Excerpted text =
☆ ☆ ☆ ☆
Danny optimized the borrower’s options to come up with the best deal for the bank and the borrower by offering a lower credit spread for lower LTV, full guaranty, ten-year term, and a robust prepayment provision.  The bank and borrower agreed to a ten-year loan, 70% LTV (just over 10% debt yield).  The borrower was willing to take a much lower advance rate and accept the robust prepayment provision to obtain a very competitive credit spread of 2.00%.

There were several bankers at the time of loan origination who expressed concern about the credit spread.  However, with good cash flow, low LTV, high debt yield, full guaranty, and good asset class (medical office), the RAROC model showed an 18.2% ROE.  What the model did not show, but Danny understood, was the critical leverage and the financial benefit the bank obtained with the robust prepayment provision.

The loan performed as expected, and the borrower did not miss any payments.  However, in November 2019, the borrower chose to accept an offer to sell the underlying collateral for a significant gain – this is good for the borrower, but not necessarily the bank.  Mr. Borrower is a long-term investor, and proceeds from the sale of this property were already earmarked for the purchase of another office building with a higher cap rate.  Mr. Borrower proposed to Danny to make a loan to be secured on the new purchased office building.  But the reality in 2019 is that competing banks are showing loan terms up to 80% LTV, and with the lower NOI on the new building, the debt yield would only be 6.5%.  Danny’s bank had no interest in making that type of loan. Had Danny’s initial strategy been an average lending strategy, the loan would pay off, and Mr. Borrower would get his 80% LTV loan with no recourse from “stupid” competition and the bank would need to find a substitute earning asset which would be subject to continued “stupid” market pricing and structure.

But Danny’s initial strategy of thin pricing but a robust prepayment provision had a profound impact on the bank.  The prepayment cost on the loan was almost $250k.  The prepayment provision was tied to the actual cost to prepay the contract on the fixed term of the loan and could not be easily negotiated away by the borrower.  Mr. Borrower simply could not stomach writing the prepayment check to the bank.  Instead, Danny proposed to port the rate on the existing loan and substitute the collateral.  Mr. Borrower obtained a new 10-year loan, secured by the purchased office building, the prepayment fee was not charged, but the bank did approve 75% LTV on the appraised value of the office building (better for the bank then the competition that was offering 80% LTV and two-years IO).
☆ ☆ ☆ ☆
Task 1 =
In the passage on Danny's loan, shorten the paragraph beginning "There were several bankers" and keep its main facts.
Task 2 =
Carry on the passage on Danny's loan from its last sentence.

Data extract =
☆ ☆ ☆ ☆
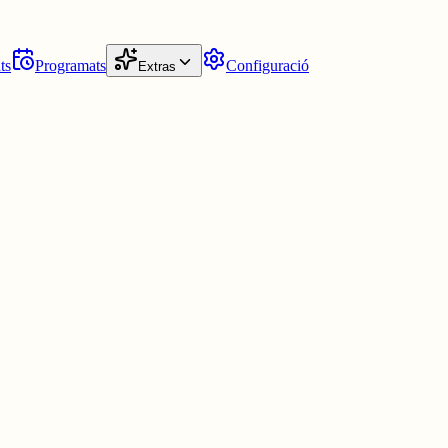
ts
Programats
Configuració
Extras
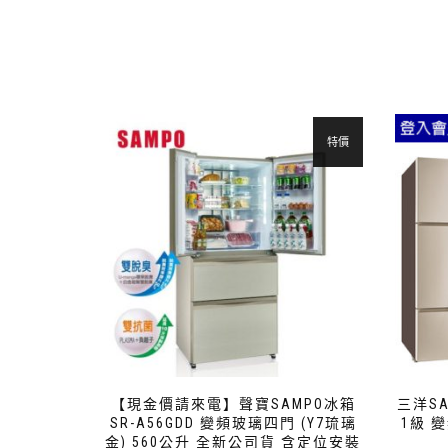
特價
【現金價請來電】聲寶SAMPO冰箱
三洋SA
SR-A56GDD 變頻玻璃四門 (Y7琉璃
1級 
金) 560公升 全新公司貨 含定位安裝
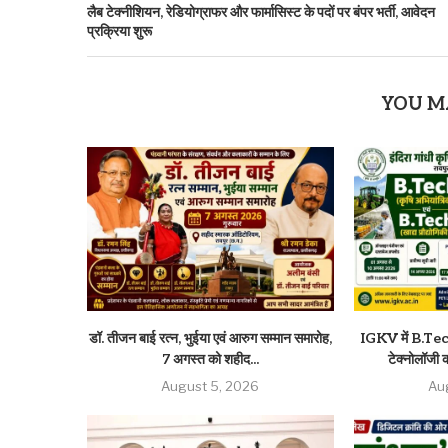
लैब टेक्नीशियन, रेडियोग्राफर और फार्मासिस्ट के पदों पर बंपर भर्ती, आवेदन
प्रक्रिया शुरू
YOU M
डॉ. तीजन बाई रत्न, भुईया एवं आरुग सम्मान समारोह,
IGKV में B.Tech 
7 अगस्त को शहीद...
टेक्नोलॉजी की
August 5, 2026
Au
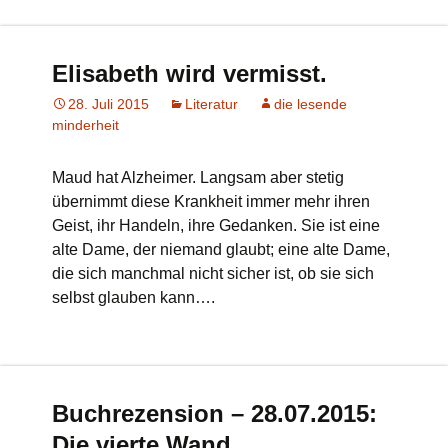
Elisabeth wird vermisst.
28. Juli 2015
Literatur
die lesende
minderheit
Maud hat Alzheimer. Langsam aber stetig
übernimmt diese Krankheit immer mehr ihren
Geist, ihr Handeln, ihre Gedanken. Sie ist eine
alte Dame, der niemand glaubt; eine alte Dame,
die sich manchmal nicht sicher ist, ob sie sich
selbst glauben kann….
Buchrezension – 28.07.2015:
Die vierte Wand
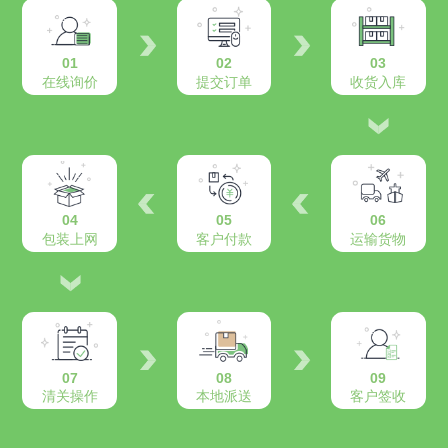
01
02
03
在线询价
提交订单
收货入库
04
05
06
包装上网
客户付款
运输货物
07
08
09
清关操作
本地派送
客户签收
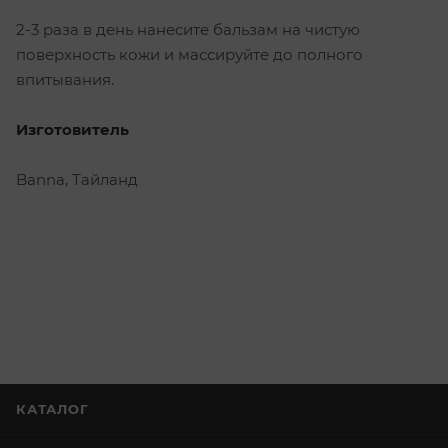
2-3 раза в день нанесите бальзам на чистую
поверхность кожи и массируйте до полного
впитывания.
Изготовитель
Banna, Тайланд
КАТАЛОГ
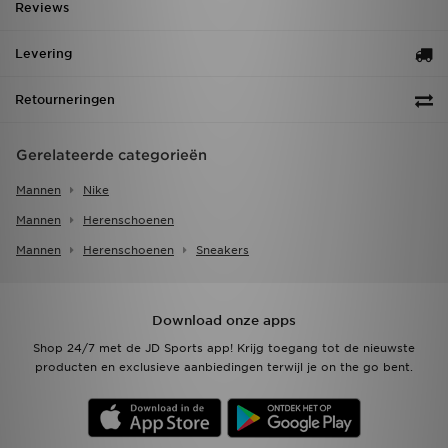
Reviews
Levering
Retourneringen
Gerelateerde categorieën
Mannen
Nike
Mannen
Herenschoenen
Mannen
Herenschoenen
Sneakers
Download onze apps
Shop 24/7 met de JD Sports app! Krijg toegang tot de nieuwste
producten en exclusieve aanbiedingen terwijl je on the go bent.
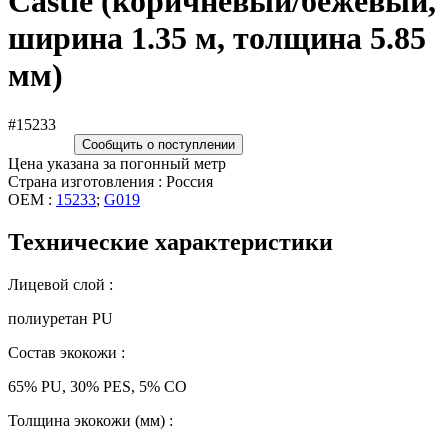
Castle (коричневый/бежевый,
ширина 1.35 м, толщина 5.85
мм)
#15233
Сообщить о поступлении
Цена указана за погонный метр
Страна изготовления : Россия
OEM :
15233
;
G019
Технические характеристики
Лицевой слой :
полиуретан PU
Состав экокожи :
65% PU, 30% PES, 5% CO
Толщина экокожи (мм) :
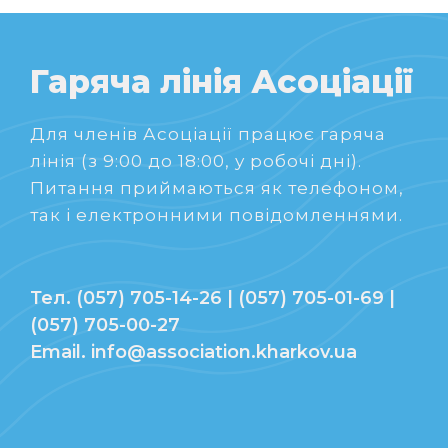
Гаряча лінія Асоціації
Для членів Асоціації працює гаряча
лінія (з 9:00 до 18:00, у робочі дні).
Питання приймаються як телефоном,
так і електронними повідомленнями.
Тел. (057) 705-14-26 | (057) 705-01-69 |
(057) 705-00-27
Email. info@association.kharkov.ua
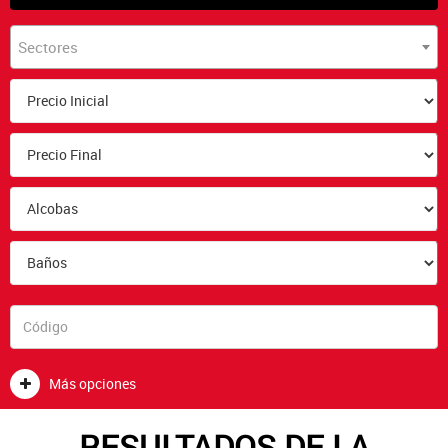
Sectores
Más opciones
RESULTADOS DE LA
☆ ☆ ☆ ☆
Written reply 1 =
When the loan was made, several bankers worried about the credit spread. Still, the RAROC model showed an 18.2% ROE because of the loan's good cash flow, low LTV, high debt yield, full guaranty, and sound asset class (medical office). The model did not show what Danny understood: the robust prepayment provision gave the bank critical leverage and financial benefit.

Written reply 2 =
It wasn’t apparent to everyone in 2016 what parameters of the loan structure would drive profitability for the bank.  The credit quality was acceptable, but pricing seemed thin compared to comparable market deals.  What Danny recognized was that commercial loans to Mr. Borrower are continually morphing.  Mr. Borrower, who is a serial investor looking to profit from property improvements and real estate valuations, will always find borrower-friendly (and lender-unfriendly) terms 11 years into an economic expansion.  If you can establish the initial credit relationship in more lender-friendly times offer attractive pricing, the correct structure, and the proper prepayment provision, you create a much more profitable loan for the bank when Mr. Borrower needs to change his credit arrangements in the future.

How to Implement at Your Bank

In this article, we credit Danny with the initial strategy to price and structure the loan to maximize lifetime value for the bank.  In reality, Danny would have chosen a different approach if he worked for another bank.  The majority of bank competitors price for immediate yield or NIM and do not have the tools to quantify the tradeoff between LTV, DSCR, debt yield, commitment term, prepayment provision, and loan yield.  Danny’s executive team developed a lending strategy that allows lenders to structure loans and propose pricing that can result in competitive differentiation, and optimize the profit outcome for the bank.  Every bank needs to acquire the tools necessary to quantify relationship ROE based on changes in LTV, DSCR, debt yield, commitment term, prepayment provision, and loan yield.